FACED with declining cigarette sales at home, American tobacco companies are vigorously promoting the use of their products abroad, particularly in Asia. Whether they should be encouraging nations to take up a habit ruled harmful, and now generally socially unacceptable in the United States, is a major moral issue.
Even more controversial is the involvement of agencies of the US government in promoting Asian sales of American cigarettes. While some agencies of government, like the Office of Surgeon General, are trying to dissuade Americans from smoking, others, like the Office of the US Trade Representative, are actively assisting the tobacco companies in acquiring a larger share of the cigarette market overseas.
Big Washington names have been recruited in the campaign to make foreign governments open up their markets and make it easier for American tobacco companies to advertise their wares.
Former White House aide Michael Deaver became a lobbyist for American tobacco interests in South Korea. Sen. Jesse Helms, representing a big tobacco-growing state, twisted the arm of the Japanese prime minister. Senator Helms suggested that American cigarettemakers swiftly be given a 20 percent share of the Japanese market. Sens. Bob Dole, Christopher Dodd, Bob Kasten, and Lowell Weicker wrote the government of Hong Kong protesting a ban on smokeless tobacco. Such a ban, they argued, would be seen in the US as an ``unfair and discriminatory restriction on foreign trade.''
Both the US government and the tobacco companies rationalized their actions by insisting they are not trying to convert nonsmokers to smoking.
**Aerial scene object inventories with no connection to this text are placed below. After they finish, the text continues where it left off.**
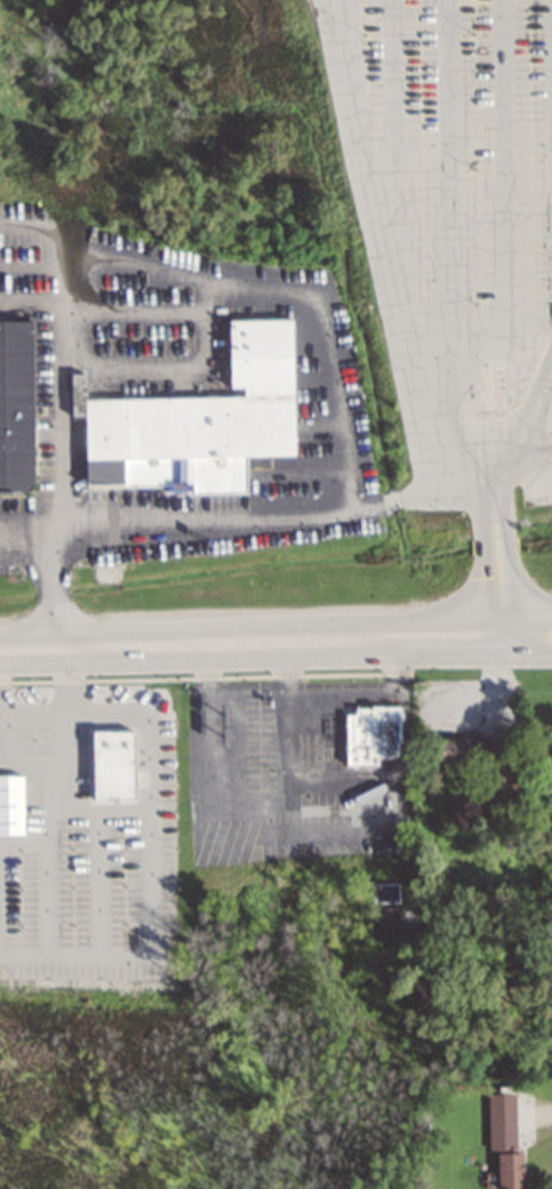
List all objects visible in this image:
road: (391, 270)
road: (28, 300)
building: (16, 406)
road: (54, 407)
road: (333, 407)
building: (193, 415)
road: (520, 483)
road: (394, 500)
road: (26, 517)
road: (498, 561)
road: (51, 581)
road: (276, 642)
building: (32, 718)
building: (371, 731)
building: (448, 748)
building: (500, 787)
building: (11, 803)
building: (114, 808)
building: (169, 865)
road: (106, 950)
building: (501, 1121)
building: (508, 1170)

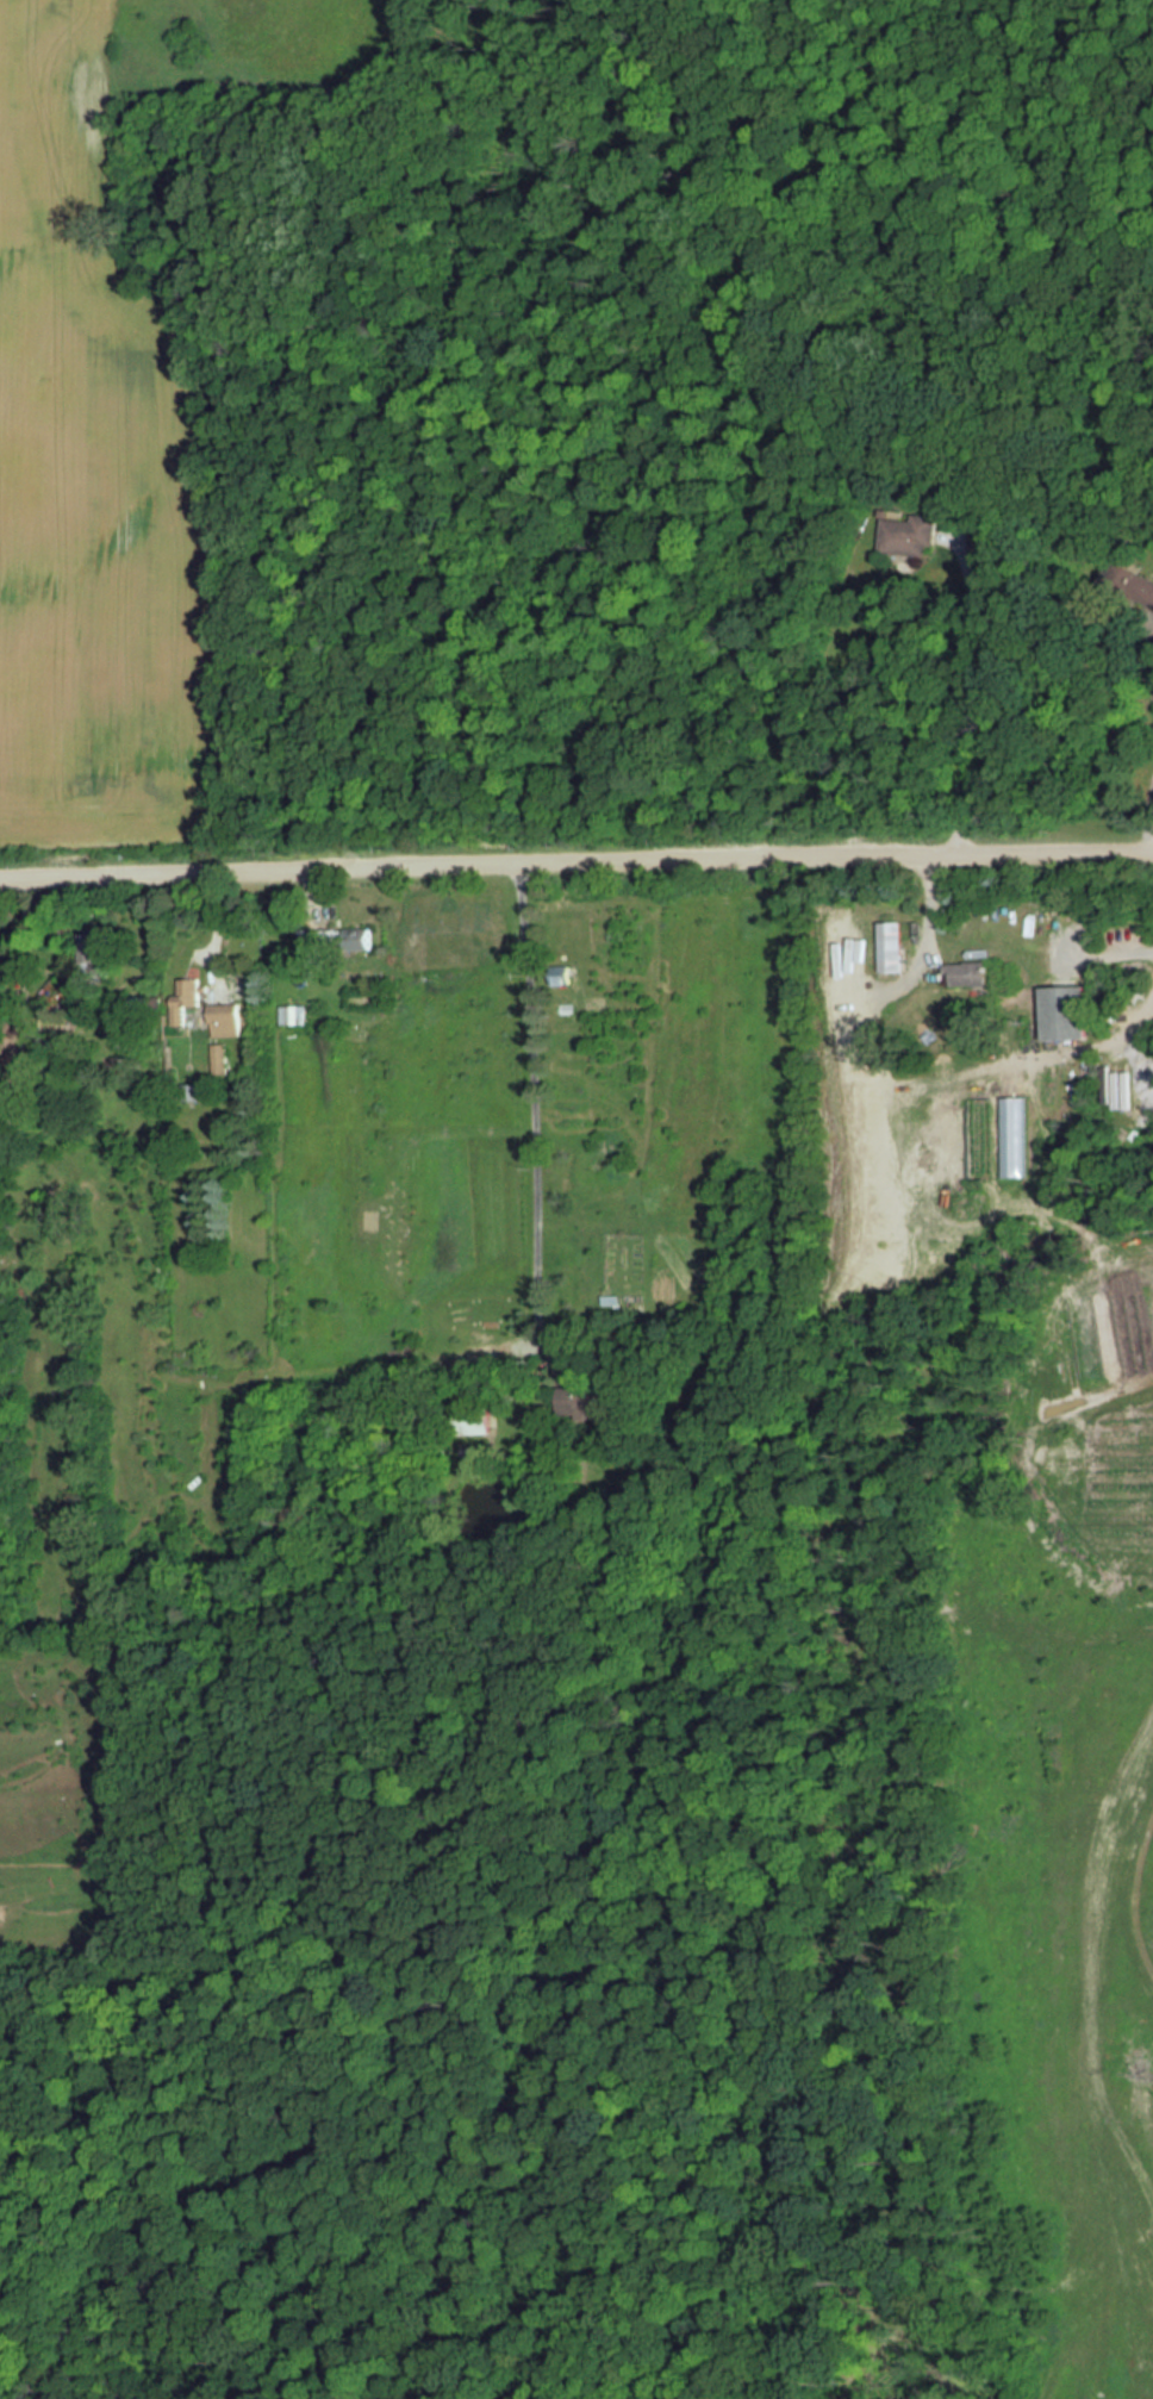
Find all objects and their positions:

They are, they argue, merely trying to capture a larger share of the existing market for American brands.
The publicly stated hopes of the tobacco companies, however, make no secret of their desire for substantially increased markets.
The tobacco industry journal, World Tobacco, for instance, has talked of the ``bright future for Asia.'' Prospects for the year 2000 were ``promising,'' it said in an article dotted with such subheads as ``growth potential'' and ``more smokers.'' Its conclusion was that cigarette sales will be up 18 percent by the year 2000.
While American tobacco companies have been pushing increased sales in South Korea, Taiwan, and Japan, it is China with its huge population that is seen as the pot of gold (or smoke) at the end of the marketers' rainbow. There are already an estimated 350 million smokers in China, but the tobacco companies see more.
Many tobacco companies maintain Asian bases in Hong Kong, spending millions of dollars for their promotion. According to Judith Mackay, executive director of the Hong Kong Council on Smoking and Health, writing in the Journal of the American Medical Association, ``Large international tobacco companies are opening up the Chinese market by setting up joint ventures, sponsoring sports and arts, and advertising cigarettes.''
She says this is often illegal, because China has laws barring tobacco advertising. ``Such violations occur because China is a large country and control is difficult.'' But last year she took this up with the Chinese minister of health, Chen Minzhang, who expressed concern.
Ironically, little Hong Kong, although benefiting from the presence of the tobacco companies' offices, has made inroads into cigarette consumption among its own people. It has banned the import, manufacture, or sale of smokeless tobacco and over about eight years has succeeded in cutting back adult daily smoking some 20 percent.
Once lackadaisical about smoking, the Hong Kong government got serious, using legislation, taxes, and a major educational and publicity campaign, which has apparently paid off.